A ogni modo, dalle conversazioni tra i capi degli esteri sono emersi segnali di apertura da parte di Pechino, che ha approfondito i passaggi riguardanti le relazioni con gli Usa nel comunicato ufficiale (quello statunitense li tocca in una sola riga) spiegando che i vari contatti diplomatici hanno avuto successo e portato a un miglioramento delle relazioni bilaterali. Il ministro degli Esteri cinese avrebbe ribadito all’omologo statunitense la necessità di essere responsabili nell’attuare il consenso raggiunto al G20 di Bali, ultima occasione di incontro tra Biden e Xi.
… E IL PESO DEL MEDIO ORIENTE
Nel mentre Pechino si sta impegnando sul fronte mediorientale – “stuzzicata” da Washington, che ne vuole il coinvolgimento per chiamarla alla responsabilità sul piano internazionale. La Cina ha comunicato di essere ingaggiata in una “intensa comunicazione con tutte le parti per spingere verso un cessate il fuoco e la fine dei combattimenti” con particolare attenzione alla crisi umanitaria a Gaza. Venerdì Zhai Jun, inviato speciale della Cina in Medio Oriente, ha incontrato i rappresentanti dei 22 membri della Lega Araba cercando di mediare un accordo di pace tra Israele e i palestinesi insieme all’Egitto, e sabato Wang ha parlato con il collega saudita Faisal bin Farhan Al Saud.
Proprio sul fronte mediorientale possono emergere differenze inconciliabili tra Washington e Pechino. Wang sostiene che le azioni di Israele siano andate oltre l’autodifesa e che il nocciolo della questione sia il fatto “che non è stata fatta giustizia al popolo palestinese”. Assieme alla riluttanza a condannare Hamas, queste dichiarazioni sembrano indicare che la Cina voglia ritirarsi sul fronte anti-occidentale – essendosi convinta che Israele sia troppo allineata agli Usa – e fare sponda alle nazioni arabe per aumentare la propria influenza sulla regione e in generale sul Global South.

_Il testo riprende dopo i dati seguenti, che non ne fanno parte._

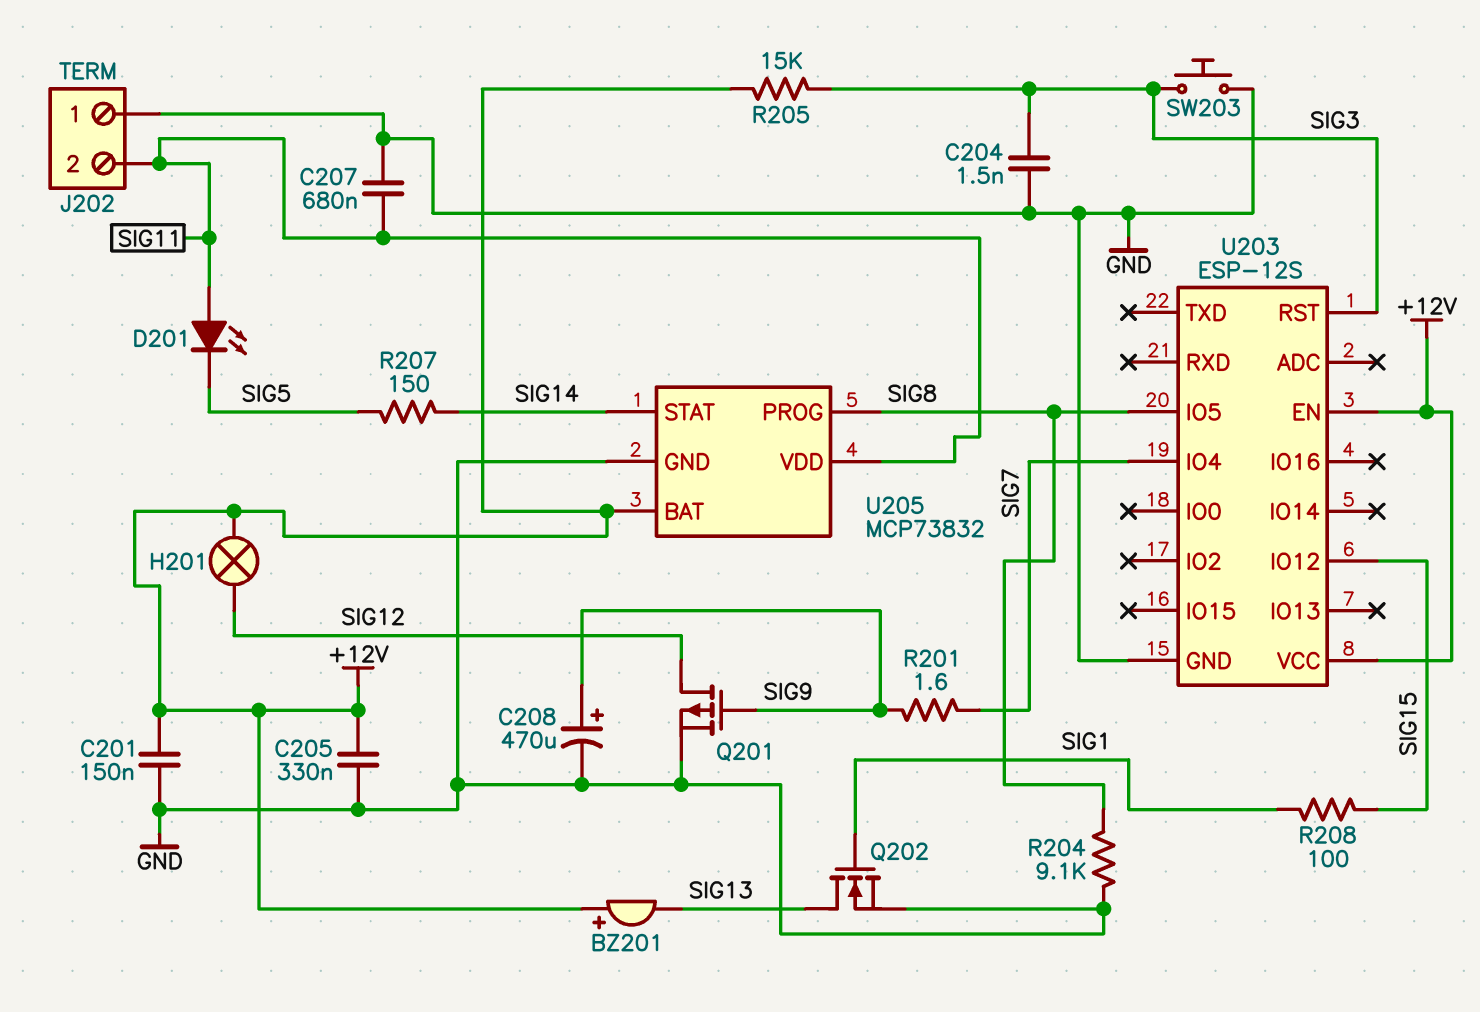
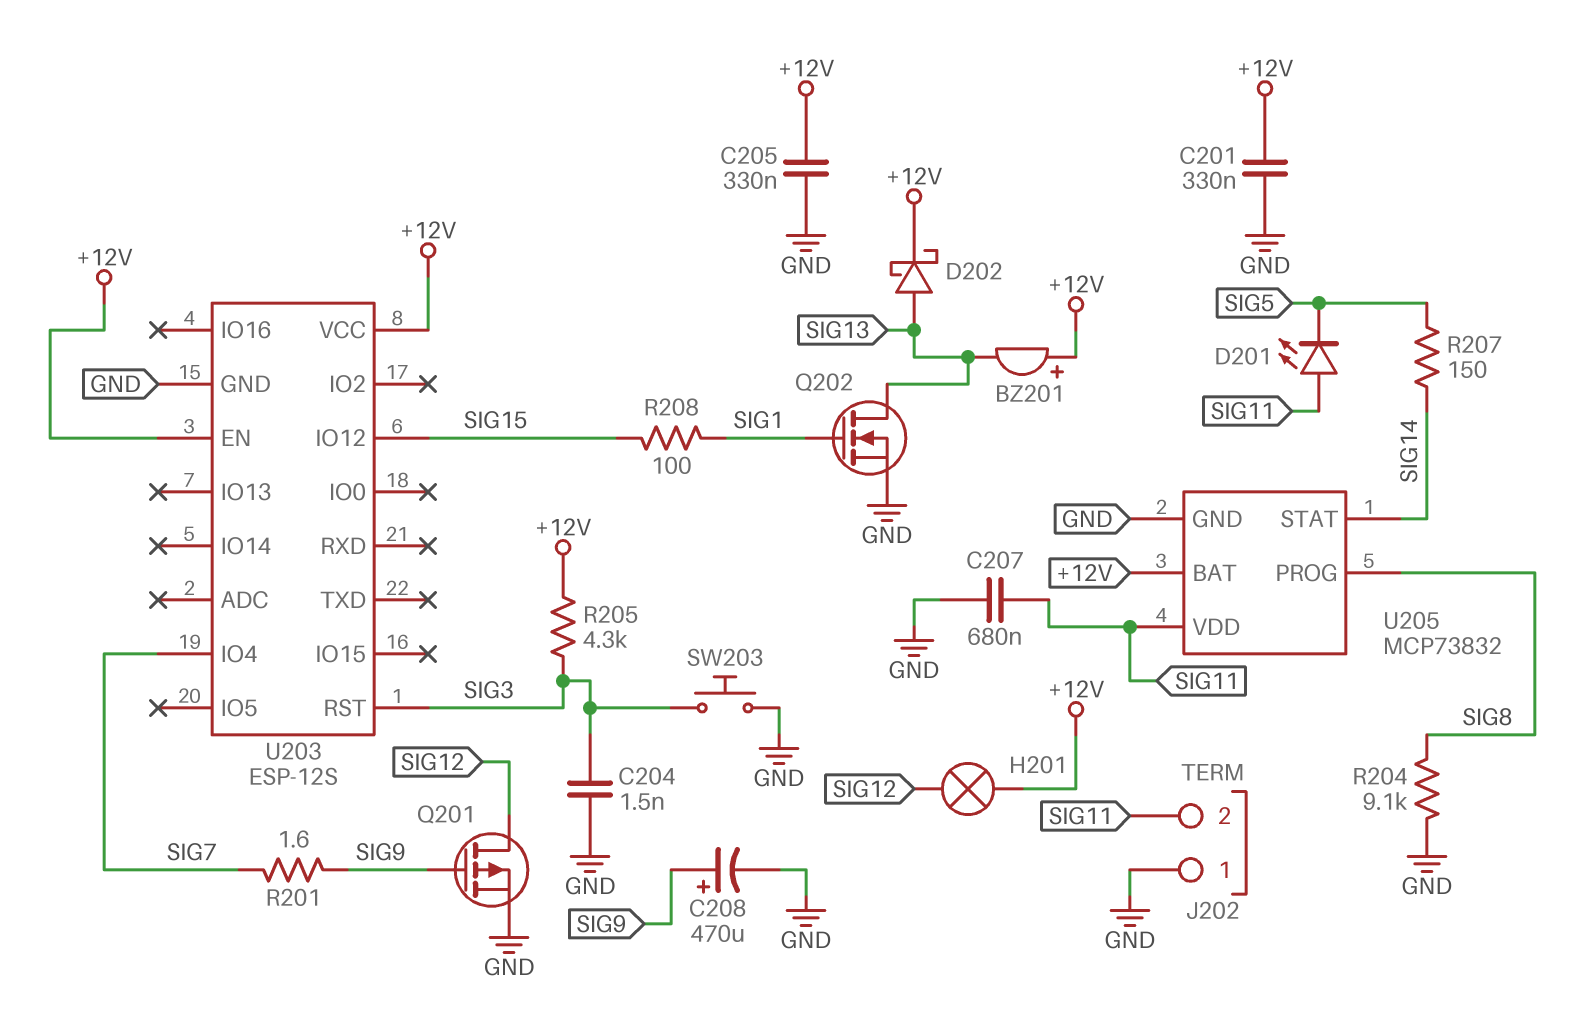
C201: 150nF (+12V, GND) -> 330nF (+12V, GND)
D202: none -> schottky (A SIG13, K +12V)
R205: 15k (+12V, SIG3) -> 4.3k (+12V, SIG3)
U203 pin IO5: SIG8 -> none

Il successo di Pechino nel bilanciare questa tendenza con la necessità di porsi come mediatore sarà un indicatore della sua maturità sulla scena internazionale. E lo stesso vale per l’incontro di San Francisco: se i due leader si vedranno, andranno a consolidare il livello minimo oltre il quale nessuna delle due superpotenze vuole far deteriorare le relazioni. Ma tra quelle relazioni ci sono geometrie complesse e variabili, e non è escluso che Xi sia tentato di ritirarsi verso l’interno. Palla al Dragone: le sue mosse si ripercuoteranno sugli equilibri globali.